Thanks to kind support from Biomed Israel, the leading international Life Science and HealthTech conference in Israel (see more below), we met with Ronen Castro, the CEO of Human Xtensions at the company’s offices in Netanya, Israel.

Ronen told us about Dr. Amir Szold, a leading laparoscopic surgeon in Israel, who suggested making a laparoscopic hand-held device that has the articulation features of the existing robots, but keeps the surgeon with the patient. He felt that most of the technology in existing robotic systems does not deliver real benefits, instead complicating matters and creating costs. He imagined distilling out the beneficial concepts of surgical robots into a small, easy to use device that laparoscopic surgeons can adopt quickly.

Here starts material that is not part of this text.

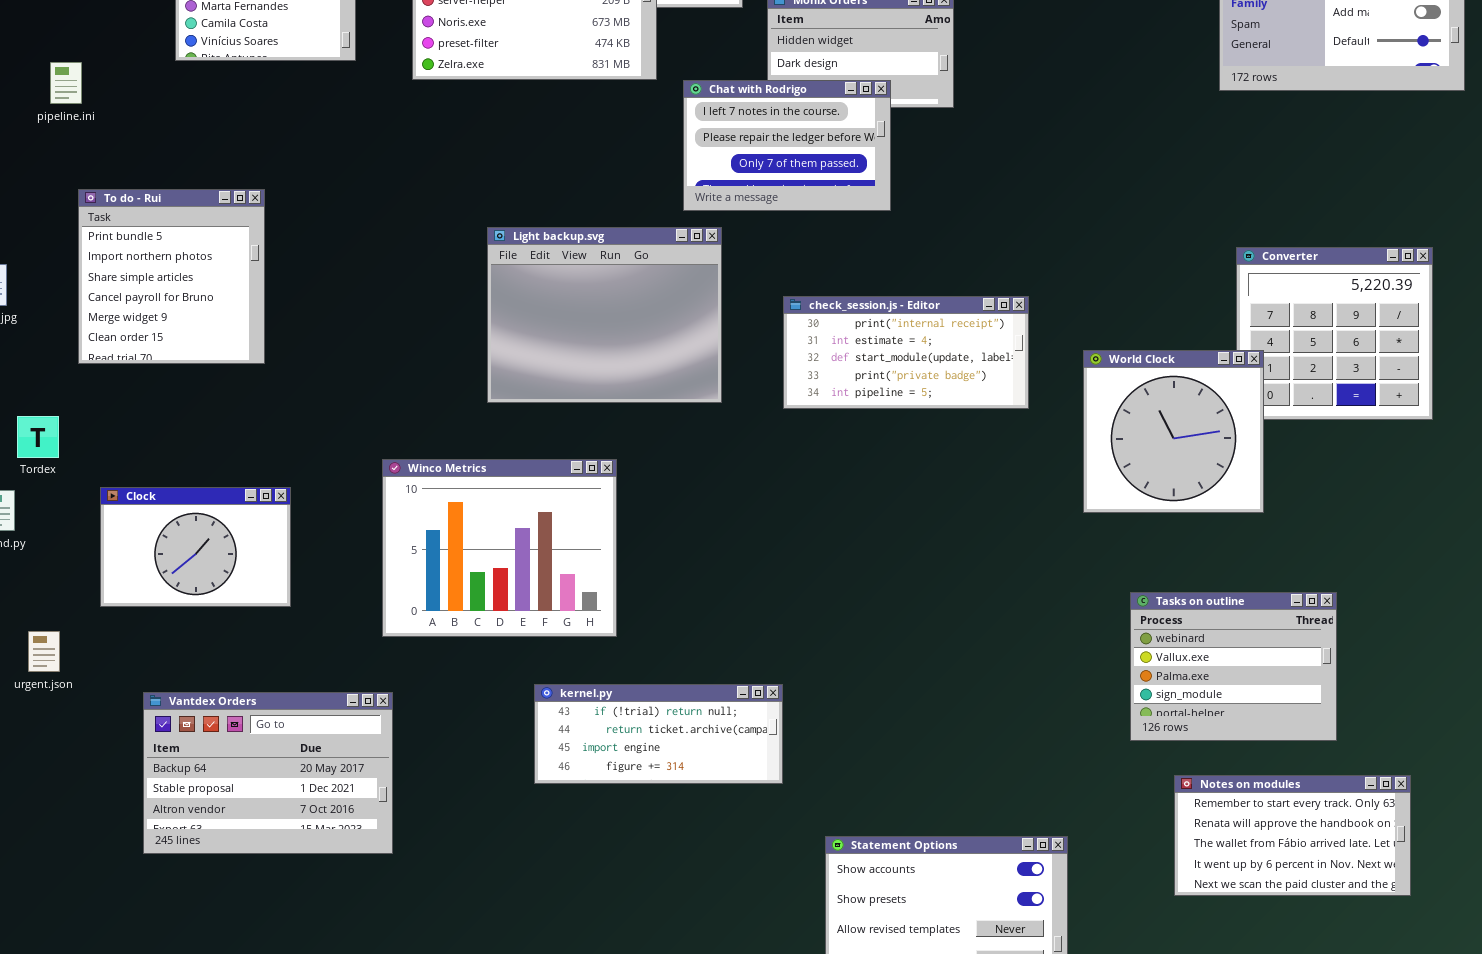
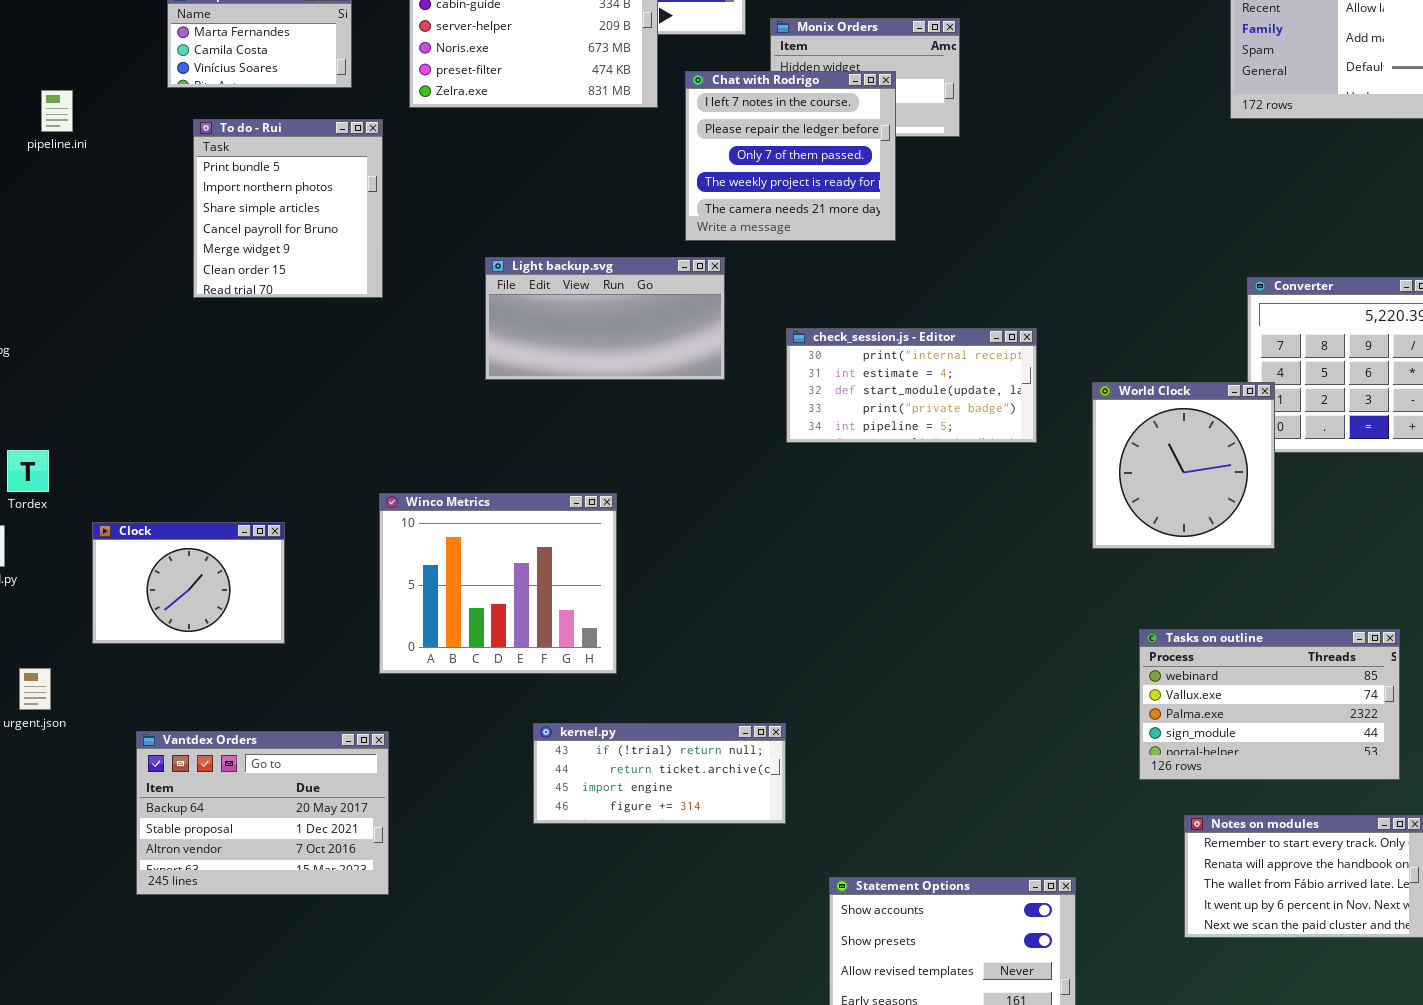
Chat with Rodrigo: [683,80,891,211] -> [685,71,896,241], resized
To do - Rui: [78,189,265,364] -> [193,119,383,298], moved
Light backup.svg: [487,227,722,403] -> [485,257,725,380], resized
Tasks on outline: [1130,592,1337,741] -> [1139,629,1400,780], resized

Human Xtensions, founded as a result of this idea, thanks to its multi-disciplinary team of engineers, created the unique HandX system. It has the same degrees of freedom as the larger robots, but in a hand-held device that can be quickly adopted by laparoscopic surgeons, and which doesn’t require the surgical staff to radically change how to prep for and perform existing procedures.

We had a chance to try out manipulating a couple laparoscopic tools using the HandX. The device looks futuristic and at first the controls seem awkward and unfamiliar. But once it’s placed into your hand, the controls don’t need much explaining and become second nature almost immediately. For example, the movements of the jaws of the grasper mimic how your fingertips push onto the tabs of the controller, following along as you squeeze and release. Pan and tilt of the wrist does the same at the articulated distal tip.

Tools that can be snapped in and out of the controller can have up to 8 degrees of freedom, of which four are motorized and four are manual. And they are small tools, all being a diameter of 5 mm compared to da Vinci’s smallest being 8 mm, making them a bit less invasive and leaving a smaller skin mark. As other laparoscopic systems, Human Xtensions’ technology can be used in a wide variety of abdominal surgical procedures, such as GI, hernia, collorectal, thoracic, etc.

This new way of controlling laparoscopic tools the company describes as “endo-robotic surgery”. Its leadership sees it as being able to disrupt the existing market, thanks to significant cost reductions, all while offering surgeons capabilities previously only available from very expensive robotic systems. Moreover, there’s potential for this technology to motivate more surgeons to adopt the minimally invasive approach, as about 50% of surgical procedures in the U.S. are still done in an open fashion.

Currently, the awkwardness of conventional laparoscopic tools keeps many physicians from using them in a variety of cases. Surgeons end up manipulating laparoscopic devices to the limits of their own hands, and this causes quite a bit of physical and mental stress during procedures. The HandX, which mechanizes and motorizes four degrees of freedom compared to conventional devices, should make laparoscopy much more accessible to more physicians and make it applicable to a greater variety of procedures. Interestingly, the device has the option to reverse the tilting of articulated tips of its devices for those that feel that to be more natural.